Innocent with an edge, Pat was street-side and beautifully normal. Pat was the original quiet storm. Scientists call it kinetic, the ability she possessed to allow her whole body to give an unspoken definition to a feeling, mood, or attitude. Her runway walk offered combinations of sass and charm without allure. She could project sheer joy, a bounding happiness that caused watchers to gasp and smile. She was glorious without excess. Pat didn't just show clothes. She touched hearts.
Believe it, that Pat Cleveland has special gifts. But her gifts of body and soul didn't make headlines; rather than celebrity and fame, Pat build a career on connections: connections to clothes, to people in the industry, to people who support and follow it.
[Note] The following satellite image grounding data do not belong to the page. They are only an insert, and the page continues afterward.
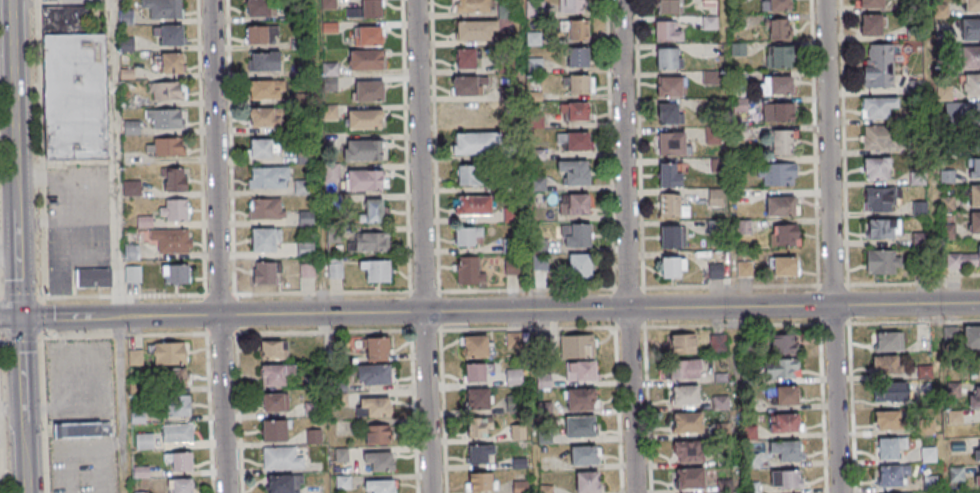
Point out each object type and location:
building: (44, 0)
building: (710, 3)
building: (871, 4)
building: (775, 5)
building: (471, 6)
building: (667, 6)
building: (972, 6)
building: (571, 7)
building: (164, 8)
building: (260, 9)
building: (365, 10)
building: (64, 21)
building: (709, 22)
building: (871, 25)
building: (475, 29)
building: (777, 29)
building: (970, 30)
building: (577, 31)
building: (667, 32)
building: (171, 35)
building: (256, 36)
building: (368, 36)
building: (780, 56)
building: (578, 57)
building: (669, 58)
building: (970, 58)
building: (365, 59)
building: (466, 59)
building: (168, 62)
building: (265, 62)
building: (879, 65)
building: (579, 84)
building: (777, 85)
building: (466, 86)
building: (670, 86)
building: (972, 86)
building: (369, 90)
building: (168, 91)
building: (265, 91)
building: (75, 96)
road: (14, 106)
building: (877, 107)
building: (574, 111)
building: (777, 112)
building: (668, 113)
building: (969, 114)
building: (364, 118)
building: (166, 119)
building: (264, 119)
building: (131, 128)
building: (711, 136)
building: (880, 138)
building: (574, 141)
building: (975, 141)
building: (475, 143)
building: (671, 143)
building: (781, 143)
building: (165, 147)
building: (261, 149)
building: (363, 150)
road: (113, 158)
building: (973, 168)
building: (876, 169)
building: (574, 173)
building: (669, 175)
building: (777, 175)
building: (268, 177)
building: (470, 177)
building: (174, 179)
building: (364, 180)
building: (303, 186)
building: (974, 196)
building: (715, 198)
building: (881, 199)
building: (574, 205)
building: (669, 205)
building: (474, 206)
building: (780, 206)
building: (267, 208)
building: (176, 210)
building: (373, 210)
building: (306, 218)
parking lot: (76, 221)
building: (974, 223)
building: (882, 228)
building: (784, 234)
building: (575, 236)
building: (468, 237)
building: (669, 237)
building: (264, 239)
building: (171, 240)
building: (368, 242)
road: (218, 246)
road: (422, 246)
road: (627, 246)
road: (830, 246)
building: (305, 249)
building: (131, 252)
building: (964, 261)
building: (883, 262)
road: (18, 266)
building: (579, 266)
building: (783, 266)
building: (512, 267)
building: (673, 267)
building: (335, 268)
building: (375, 269)
building: (306, 270)
building: (469, 271)
building: (266, 272)
building: (176, 273)
building: (133, 274)
building: (93, 277)
road: (554, 310)
road: (122, 317)
road: (68, 318)
road: (10, 319)
traffic signals: (20, 319)
building: (972, 337)
building: (514, 340)
building: (885, 341)
building: (683, 343)
building: (784, 344)
building: (476, 346)
building: (577, 347)
building: (377, 348)
building: (273, 349)
building: (170, 354)
building: (135, 357)
road: (21, 363)
building: (886, 365)
building: (781, 368)
building: (974, 368)
building: (684, 369)
building: (581, 371)
building: (475, 372)
building: (275, 374)
building: (376, 374)
building: (514, 377)
building: (176, 379)
building: (544, 381)
building: (890, 392)
building: (685, 395)
building: (786, 395)
building: (974, 397)
building: (477, 399)
building: (580, 399)
building: (274, 402)
building: (512, 403)
road: (120, 405)
building: (178, 405)
building: (373, 407)
building: (888, 420)
building: (686, 422)
building: (784, 423)
building: (580, 426)
building: (479, 427)
building: (80, 430)
building: (274, 430)
building: (177, 433)
building: (377, 434)
building: (144, 441)
building: (889, 448)
road: (23, 450)
building: (786, 450)
building: (688, 451)
building: (977, 452)
building: (480, 453)
building: (585, 455)
building: (281, 459)
building: (379, 461)
building: (181, 463)
road: (530, 471)
building: (891, 475)
building: (689, 478)
building: (786, 479)
building: (977, 479)
building: (480, 482)
building: (589, 482)
building: (280, 484)
building: (180, 486)
building: (380, 486)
Outlandish, sophisticated, cloistered, Pat changed the air in the room and made the colors more vivid. For an Italian designer she once emerged in complete darkness, trailing a 72 wedding veil light by hundreds of twinkling Christmas lights.
Having reached her fifties, Pat is still the guiding light of the runway. Many feel she is the best runway muse of all time. Halston called her his muse, and so did Yves St. Laurent.
Her mother came to new Jersey from rural Georgia, won an art scholarship to Pratt Institute and a youthful Pat was the youngest model to work in Ebony's Magazine's national touring show, Ebony's Fashion Fair. Her friendships and loyalties are deep, unusual in an industry that is catcalled as superficial, diva-driven, laced with angst, with even the hottest season's models soon disposable. Yes, she danced at Studio 54, and partied in Paris, New York, London, Milan. Yet, after 4 decades, Pat remains. Intact. Still revered.
Pat Cleveland's virtues are singular and unparalleled. She walked into fashion without ego or aspiration or ambition, and found in the trail of simple steps along a fashion show runaway a chance to throw off all the strings and demands of an industry built on whimsy. What she offered instead, was a joy as fierce as the sun, signaled by an extended finger, a turnof the shoulders, the whirling cross of a leg in motion, with the spare economy of a shout in a joyful blues. As she paced, she showed us unknown places and ways to feel, places we immediately recognized. Pat Cleveland guided us into a new body language, an exciting freedom, both intimate and vulnerable. More than race, she broke down human barriers. For all that she changed within the industry, Pat Cleveland's biggest advances came by showing us how to negotiate the terrifying obstacles we stumble over, in our own fashion, within.